• EXERCISE TASKS
**a.** In the passage on Athabasca's 2015 capital plans, reproduce the wording from "The 2015 capital" up to and including "approximately 5,000 boe/d.".
**b.** According to the passage on Athabasca's 2015 capital plans, how much of the Thermal Oil budget goes to commissioning and ramping up Hangingstone Project 1?

The Company's objectives for its second half 2015 Light Oil
program include: demonstrating pad drilling cost efficiencies and
ongoing appraisal work in the volatile oil window. Athabasca intends to complete and tie-in three
previously drilled Duvernay wells.
The Company also expects to commence a drilling program in late
summer utilizing a single fit-for-purpose rig with the intention of
drilling a four well Duvernay pad
at Kaybob West and a two well pad at Kaybob East in the volatile
oil window. It is expected that four of these additional six wells
will be finished drilling by the end of 2015.
The 2015 capital budget for Light Oil remains unchanged at
$203 million. The Company has reduced
some previously planned non-productive capital expenditures and
realized some expected cost savings, allowing the second half
program to be completed within the original capital budget. The
Company retains significant flexibility to control pace and adjust
capital plans to meet its strategic objectives over the medium
term.
Athabasca's second quarter
production is expected to average approximately 5,000 boe/d.
The 2015 year-end Light Oil exit production guidance remains
unchanged at 7,000 – 8,000 boe/d, in anticipation of a successful
second half 2015 capital program.
Thermal Oil budget
The 2015 Thermal Oil budget is unchanged at $96 million with $68
million to be spent on the commissioning and ramp-up of
Hangingstone Project 1. The Company remains focused on the
successful start-up at Hangingstone and views it as a strategic
asset within its Thermal portfolio. The 2015 year-end Hangingstone
exit production target remains between 3,000 – 6,000 bbl/d.

• ENTRIES PROVIDED

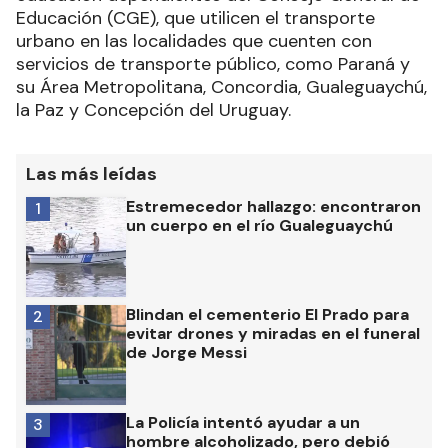
Educación (CGE), que utilicen el transporte
urbano en las localidades que cuenten con
servicios de transporte público, como Paraná y
su Área Metropolitana, Concordia, Gualeguaychú,
la Paz y Concepción del Uruguay.
Las más leídas
Estremecedor hallazgo: encontraron
1
un cuerpo en el río Gualeguaychú
Blindan el cementerio El Prado para
2
evitar drones y miradas en el funeral
de Jorge Messi
La Policía intentó ayudar a un
3
hombre alcoholizado, pero debió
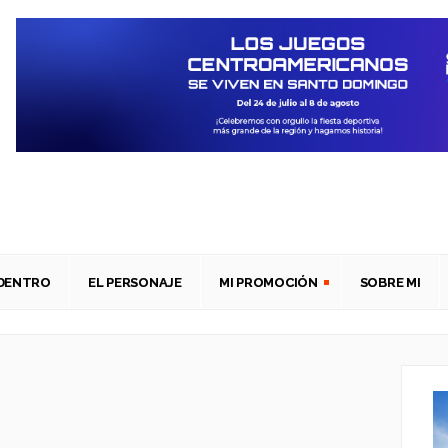
ADENTRO
EL PERSONAJE
MI PROMOCIÓN
SOBRE MI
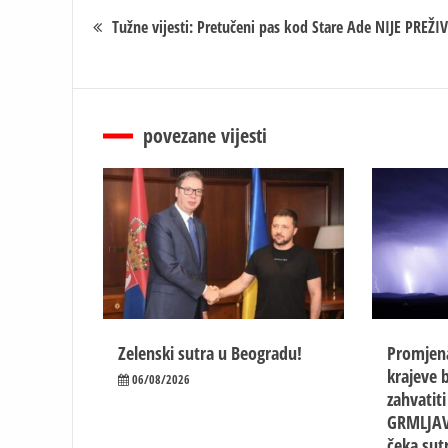
Кретање
Tužne vijesti: Pretučeni pas kod Stare Ade NIJE PREŽI
чланка
povezane vijesti
Zelenski sutra u Beogradu!
Promjen
krajeve b
06/08/2026
zahvatit
GRMLJAV
čeka sut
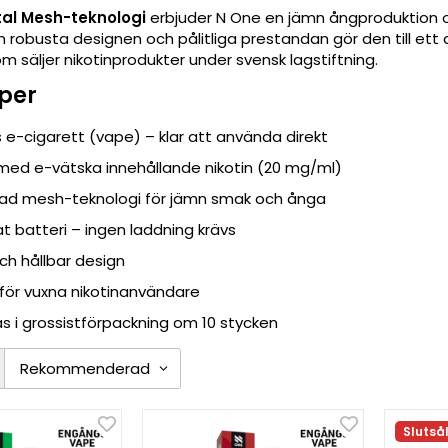
tal Mesh-teknologi
erbjuder N One en jämn ångproduktion oc
en robusta designen och pålitliga prestandan gör den till ett 
m säljer nikotinprodukter under svensk lagstiftning.
per
 e-cigarett (vape) – klar att använda direkt
 med e-vätska innehållande nikotin (20 mg/ml)
rad mesh-teknologi för jämn smak och ånga
t batteri – ingen laddning krävs
och hållbar design
för vuxna nikotinanvändare
s i grossistförpackning om 10 stycken
Slutså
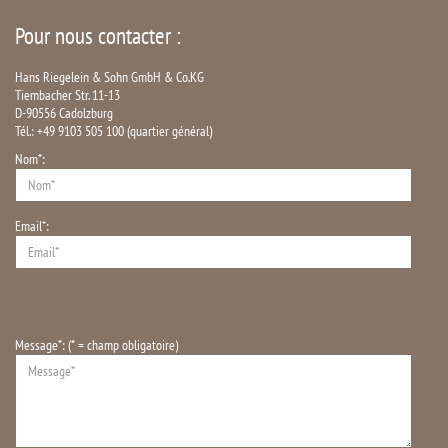
Pour nous contacter :
Hans Riegelein & Sohn GmbH & Co.KG
Tiembacher Str. 11-13
D-90556 Cadolzburg
Tél.: +49 9103 505 100 (quartier général)
Nom*:
Email*:
Message*: (* = champ obligatoire)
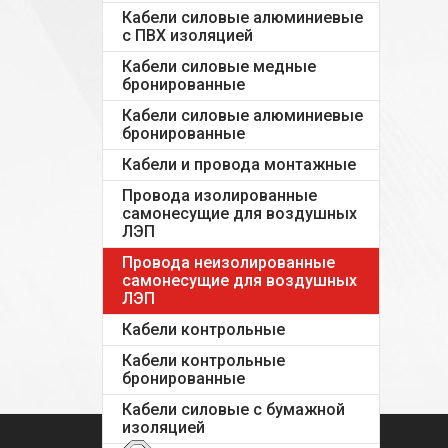
Кабели силовые алюминиевые
с ПВХ изоляцией
Кабели силовые медные
бронированные
Кабели силовые алюминиевые
бронированные
Кабели и провода монтажные
Провода изолированные
самонесущие для воздушных
ЛЭП
Провода неизолированные
самонесущие для воздушных
ЛЭП
Кабели контрольные
Кабели контрольные
бронированные
Кабели силовые с бумажной
изоляцией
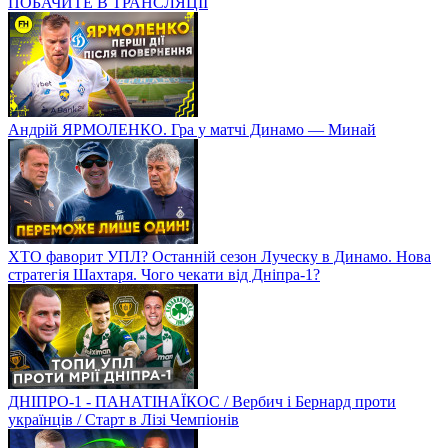
ПОБАЧИТЕ В ТРАНСЛЯЦІЇ
Андрій ЯРМОЛЕНКО. Гра у матчі Динамо — Минай
ХТО фаворит УПЛ? Останній сезон Луческу в Динамо. Нова
стратегія Шахтаря. Чого чекати від Дніпра-1?
ДНІПРО-1 - ПАНАТІНАЇКОС / Вербич і Бернард проти
українців / Старт в Лізі Чемпіонів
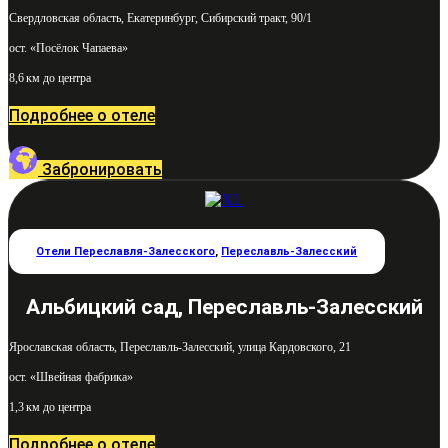
Свердловская область, Екатеринбург, Сибирский тракт, 90/1
ост. «Посёлок Чапаева»
8,6 км до центра
Подробнее о отеле
Забронировать
Отели Переславля-Залесского
,
Переславль-Залесский
Альбицкий сад, Переславль-Залесский
Ярославская область, Переславль-Залесский, улица Кардовского, 21
ост. «Швейная фабрика»
1,3 км до центра
Подробнее о отеле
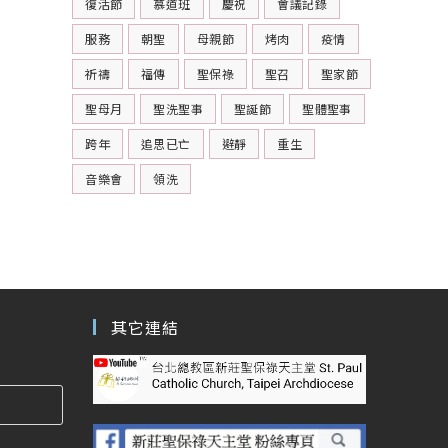
復活節
慕道班
慶祝
會議記錄
服務
朝聖
母親節
烤肉
疫情
祈禱
福傳
聖保祿
聖召
聖家節
聖母月
聖洗聖事
聖誕節
聖體聖事
跨年
追思已亡
避靜
重生
音樂會
領洗
其它連結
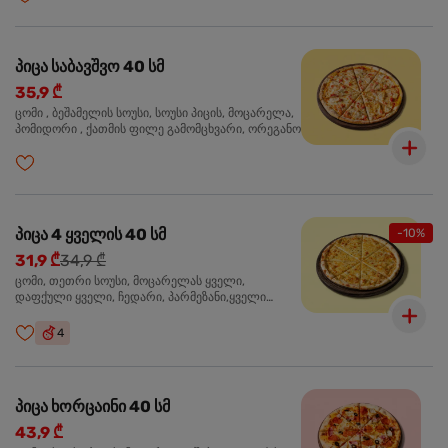
პიცა საბავშვო 40 სმ
35,9 ₾
ცომი , ბეშამელის სოუსი, სოუსი პიცის, მოცარელა,
პომიდორი , ქათმის ფილე გამომცხვარი, ორეგანო
პიცა 4 ყველის 40 სმ
-10%
31,9 ₾
34,9 ₾
ცომი, თეთრი სოუსი, მოცარელას ყველი,
დაფქული ყველი, ჩედარი, პარმეზანი,ყველი
ლურჯი ობით, ორეგანო
4
პიცა ხორცაინი 40 სმ
43,9 ₾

• LIST OF ANSWERS
**a.**
The 2015 capital budget for Light Oil remains unchanged at
$203 million. The Company has reduced
some previously planned non-productive capital expenditures and
realized some expected cost savings, allowing the second half
program to be completed within the original capital budget. The
Company retains significant flexibility to control pace and adjust
capital plans to meet its strategic objectives over the medium
term.
Athabasca's second quarter
production is expected to average approximately 5,000 boe/d.

**b.** $68 million